(Saved data entries)
Start of Block

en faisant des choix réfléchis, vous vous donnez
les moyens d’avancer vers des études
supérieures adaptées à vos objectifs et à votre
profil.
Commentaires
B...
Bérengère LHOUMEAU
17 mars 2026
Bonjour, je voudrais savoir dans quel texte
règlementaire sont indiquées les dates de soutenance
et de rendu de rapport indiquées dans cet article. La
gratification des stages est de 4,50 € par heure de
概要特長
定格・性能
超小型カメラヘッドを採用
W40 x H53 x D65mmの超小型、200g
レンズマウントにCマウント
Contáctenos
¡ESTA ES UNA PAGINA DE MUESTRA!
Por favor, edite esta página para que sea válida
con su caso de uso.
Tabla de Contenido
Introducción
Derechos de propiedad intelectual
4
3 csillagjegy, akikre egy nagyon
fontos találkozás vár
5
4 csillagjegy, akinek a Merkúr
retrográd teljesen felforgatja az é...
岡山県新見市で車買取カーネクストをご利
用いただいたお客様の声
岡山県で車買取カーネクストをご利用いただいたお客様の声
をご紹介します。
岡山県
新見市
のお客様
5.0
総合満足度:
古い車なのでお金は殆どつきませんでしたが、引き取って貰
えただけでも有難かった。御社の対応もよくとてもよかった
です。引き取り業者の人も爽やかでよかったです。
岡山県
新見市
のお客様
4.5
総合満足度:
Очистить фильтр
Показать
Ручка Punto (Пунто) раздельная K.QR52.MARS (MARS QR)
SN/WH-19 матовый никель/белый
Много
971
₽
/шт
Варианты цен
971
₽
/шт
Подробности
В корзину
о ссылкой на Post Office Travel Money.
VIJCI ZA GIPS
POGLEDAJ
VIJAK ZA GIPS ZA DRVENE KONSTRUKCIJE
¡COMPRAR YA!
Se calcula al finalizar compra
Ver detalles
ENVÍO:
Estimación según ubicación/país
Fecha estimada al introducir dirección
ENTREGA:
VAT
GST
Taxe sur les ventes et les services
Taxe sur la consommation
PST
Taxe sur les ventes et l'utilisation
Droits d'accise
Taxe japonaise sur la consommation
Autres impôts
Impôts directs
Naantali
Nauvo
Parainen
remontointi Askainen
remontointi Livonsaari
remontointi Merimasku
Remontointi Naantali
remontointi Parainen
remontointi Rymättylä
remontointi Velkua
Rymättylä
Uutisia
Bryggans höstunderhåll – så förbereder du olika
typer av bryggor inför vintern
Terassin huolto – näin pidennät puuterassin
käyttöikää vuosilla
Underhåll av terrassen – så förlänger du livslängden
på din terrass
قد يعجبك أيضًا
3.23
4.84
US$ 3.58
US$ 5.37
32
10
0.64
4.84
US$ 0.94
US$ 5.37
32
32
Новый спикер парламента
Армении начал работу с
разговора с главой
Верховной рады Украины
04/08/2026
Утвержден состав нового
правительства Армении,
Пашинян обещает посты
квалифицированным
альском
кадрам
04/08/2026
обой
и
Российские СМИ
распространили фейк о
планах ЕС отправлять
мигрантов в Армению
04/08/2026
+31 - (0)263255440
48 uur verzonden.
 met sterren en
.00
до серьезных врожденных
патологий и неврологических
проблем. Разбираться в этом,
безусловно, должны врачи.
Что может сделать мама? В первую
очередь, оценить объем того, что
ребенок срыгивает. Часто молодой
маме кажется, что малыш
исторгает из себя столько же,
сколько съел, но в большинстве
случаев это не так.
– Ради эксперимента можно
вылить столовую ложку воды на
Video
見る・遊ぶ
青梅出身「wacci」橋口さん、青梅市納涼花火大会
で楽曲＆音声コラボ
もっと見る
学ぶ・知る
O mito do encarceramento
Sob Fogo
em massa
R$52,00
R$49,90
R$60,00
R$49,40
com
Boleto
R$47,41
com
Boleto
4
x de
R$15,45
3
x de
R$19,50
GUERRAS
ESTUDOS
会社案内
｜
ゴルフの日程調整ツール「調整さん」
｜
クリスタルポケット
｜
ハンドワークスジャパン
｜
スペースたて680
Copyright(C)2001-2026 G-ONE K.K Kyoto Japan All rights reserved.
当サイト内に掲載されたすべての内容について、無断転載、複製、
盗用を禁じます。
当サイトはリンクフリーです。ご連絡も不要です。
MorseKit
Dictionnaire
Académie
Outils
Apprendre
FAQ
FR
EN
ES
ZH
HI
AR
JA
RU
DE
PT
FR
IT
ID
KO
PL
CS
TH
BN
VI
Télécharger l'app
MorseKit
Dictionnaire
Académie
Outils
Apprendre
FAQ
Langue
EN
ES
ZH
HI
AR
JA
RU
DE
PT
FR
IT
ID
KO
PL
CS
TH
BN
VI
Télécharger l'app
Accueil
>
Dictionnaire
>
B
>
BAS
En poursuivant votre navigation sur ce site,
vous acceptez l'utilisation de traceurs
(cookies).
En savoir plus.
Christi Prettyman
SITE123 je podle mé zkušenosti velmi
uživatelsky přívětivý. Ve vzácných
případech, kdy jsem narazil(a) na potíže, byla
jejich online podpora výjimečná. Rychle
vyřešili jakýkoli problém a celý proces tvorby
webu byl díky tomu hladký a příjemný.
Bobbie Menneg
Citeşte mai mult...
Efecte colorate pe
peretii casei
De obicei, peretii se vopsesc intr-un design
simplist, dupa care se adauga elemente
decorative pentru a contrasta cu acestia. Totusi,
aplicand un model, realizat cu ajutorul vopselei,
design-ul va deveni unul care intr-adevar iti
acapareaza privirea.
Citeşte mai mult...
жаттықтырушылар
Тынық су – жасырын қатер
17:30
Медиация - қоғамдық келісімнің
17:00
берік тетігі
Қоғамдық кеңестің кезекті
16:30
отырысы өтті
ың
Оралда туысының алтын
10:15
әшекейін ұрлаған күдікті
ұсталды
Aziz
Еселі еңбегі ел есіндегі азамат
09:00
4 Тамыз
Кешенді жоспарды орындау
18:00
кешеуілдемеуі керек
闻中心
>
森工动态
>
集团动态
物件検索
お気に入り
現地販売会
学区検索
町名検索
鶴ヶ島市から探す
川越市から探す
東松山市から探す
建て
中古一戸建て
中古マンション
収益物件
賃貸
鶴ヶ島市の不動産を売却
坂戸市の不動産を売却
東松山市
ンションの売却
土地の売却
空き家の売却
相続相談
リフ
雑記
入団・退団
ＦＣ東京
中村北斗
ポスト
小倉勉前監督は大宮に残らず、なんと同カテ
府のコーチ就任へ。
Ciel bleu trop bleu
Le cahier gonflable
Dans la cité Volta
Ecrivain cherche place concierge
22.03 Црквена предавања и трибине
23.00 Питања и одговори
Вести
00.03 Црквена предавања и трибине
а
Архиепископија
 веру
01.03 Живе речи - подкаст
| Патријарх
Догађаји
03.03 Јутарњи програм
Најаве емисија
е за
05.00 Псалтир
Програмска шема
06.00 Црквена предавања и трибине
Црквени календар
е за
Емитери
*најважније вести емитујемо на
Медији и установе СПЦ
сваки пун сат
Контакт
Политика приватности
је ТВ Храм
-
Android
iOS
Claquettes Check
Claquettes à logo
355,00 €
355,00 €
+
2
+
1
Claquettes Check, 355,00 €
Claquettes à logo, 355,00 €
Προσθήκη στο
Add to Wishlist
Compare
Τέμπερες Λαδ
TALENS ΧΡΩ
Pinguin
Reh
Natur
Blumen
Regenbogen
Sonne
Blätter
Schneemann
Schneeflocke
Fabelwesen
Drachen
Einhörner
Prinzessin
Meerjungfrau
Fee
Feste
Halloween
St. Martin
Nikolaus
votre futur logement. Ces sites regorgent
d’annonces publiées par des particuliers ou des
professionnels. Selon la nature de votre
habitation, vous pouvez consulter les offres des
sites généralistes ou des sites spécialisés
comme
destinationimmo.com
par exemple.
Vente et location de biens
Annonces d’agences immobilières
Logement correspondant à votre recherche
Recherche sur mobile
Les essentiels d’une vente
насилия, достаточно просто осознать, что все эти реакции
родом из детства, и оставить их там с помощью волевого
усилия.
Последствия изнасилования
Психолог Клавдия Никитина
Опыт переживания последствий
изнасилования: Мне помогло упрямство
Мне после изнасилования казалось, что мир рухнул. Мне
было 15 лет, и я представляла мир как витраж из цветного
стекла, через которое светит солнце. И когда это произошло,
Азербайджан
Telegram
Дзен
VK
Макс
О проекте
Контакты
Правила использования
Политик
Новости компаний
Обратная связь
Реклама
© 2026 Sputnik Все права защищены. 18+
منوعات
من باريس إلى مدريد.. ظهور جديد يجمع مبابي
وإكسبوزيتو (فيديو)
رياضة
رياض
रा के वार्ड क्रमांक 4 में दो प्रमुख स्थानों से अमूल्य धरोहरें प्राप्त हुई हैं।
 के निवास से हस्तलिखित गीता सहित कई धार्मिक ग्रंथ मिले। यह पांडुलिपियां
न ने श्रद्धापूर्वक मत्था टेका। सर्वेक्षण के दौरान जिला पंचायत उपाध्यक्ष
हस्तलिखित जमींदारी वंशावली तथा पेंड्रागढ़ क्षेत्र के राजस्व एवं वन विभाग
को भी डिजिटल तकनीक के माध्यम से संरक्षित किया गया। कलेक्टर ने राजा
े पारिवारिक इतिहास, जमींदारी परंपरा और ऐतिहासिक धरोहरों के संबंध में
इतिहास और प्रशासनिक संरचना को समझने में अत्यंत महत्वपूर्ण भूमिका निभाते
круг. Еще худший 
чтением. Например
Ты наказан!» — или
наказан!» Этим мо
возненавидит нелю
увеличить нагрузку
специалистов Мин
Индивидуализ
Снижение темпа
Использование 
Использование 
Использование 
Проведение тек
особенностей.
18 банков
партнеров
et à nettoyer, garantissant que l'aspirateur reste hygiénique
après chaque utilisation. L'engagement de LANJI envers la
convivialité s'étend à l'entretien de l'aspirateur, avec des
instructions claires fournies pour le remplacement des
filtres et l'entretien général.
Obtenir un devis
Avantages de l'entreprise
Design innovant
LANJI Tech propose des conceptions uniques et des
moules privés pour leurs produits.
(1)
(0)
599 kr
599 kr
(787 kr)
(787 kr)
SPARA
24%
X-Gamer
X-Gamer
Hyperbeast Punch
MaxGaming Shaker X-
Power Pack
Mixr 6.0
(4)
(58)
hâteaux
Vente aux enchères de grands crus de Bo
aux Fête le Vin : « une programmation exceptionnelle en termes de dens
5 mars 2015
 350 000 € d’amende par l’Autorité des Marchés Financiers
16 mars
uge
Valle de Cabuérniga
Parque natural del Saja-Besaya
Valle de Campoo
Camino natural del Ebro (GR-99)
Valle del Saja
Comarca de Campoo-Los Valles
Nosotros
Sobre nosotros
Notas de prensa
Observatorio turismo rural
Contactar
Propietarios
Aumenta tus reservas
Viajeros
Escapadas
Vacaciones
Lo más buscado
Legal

End of Block

All that belongs in the answer is an exact copy of the lines from the start of the records above through the line with "Ручка Punto (Пунто)".

en faisant des choix réfléchis, vous vous donnez
les moyens d’avancer vers des études
supérieures adaptées à vos objectifs et à votre
profil.
Commentaires
B...
Bérengère LHOUMEAU
17 mars 2026
Bonjour, je voudrais savoir dans quel texte
règlementaire sont indiquées les dates de soutenance
et de rendu de rapport indiquées dans cet article. La
gratification des stages est de 4,50 € par heure de
概要特長
定格・性能
超小型カメラヘッドを採用
W40 x H53 x D65mmの超小型、200g
レンズマウントにCマウント
Contáctenos
¡ESTA ES UNA PAGINA DE MUESTRA!
Por favor, edite esta página para que sea válida
con su caso de uso.
Tabla de Contenido
Introducción
Derechos de propiedad intelectual
4
3 csillagjegy, akikre egy nagyon
fontos találkozás vár
5
4 csillagjegy, akinek a Merkúr
retrográd teljesen felforgatja az é...
岡山県新見市で車買取カーネクストをご利
用いただいたお客様の声
岡山県で車買取カーネクストをご利用いただいたお客様の声
をご紹介します。
岡山県
新見市
のお客様
5.0
総合満足度:
古い車なのでお金は殆どつきませんでしたが、引き取って貰
えただけでも有難かった。御社の対応もよくとてもよかった
です。引き取り業者の人も爽やかでよかったです。
岡山県
新見市
のお客様
4.5
総合満足度:
Очистить фильтр
Показать
Ручка Punto (Пунто) раздельная K.QR52.MARS (MARS QR)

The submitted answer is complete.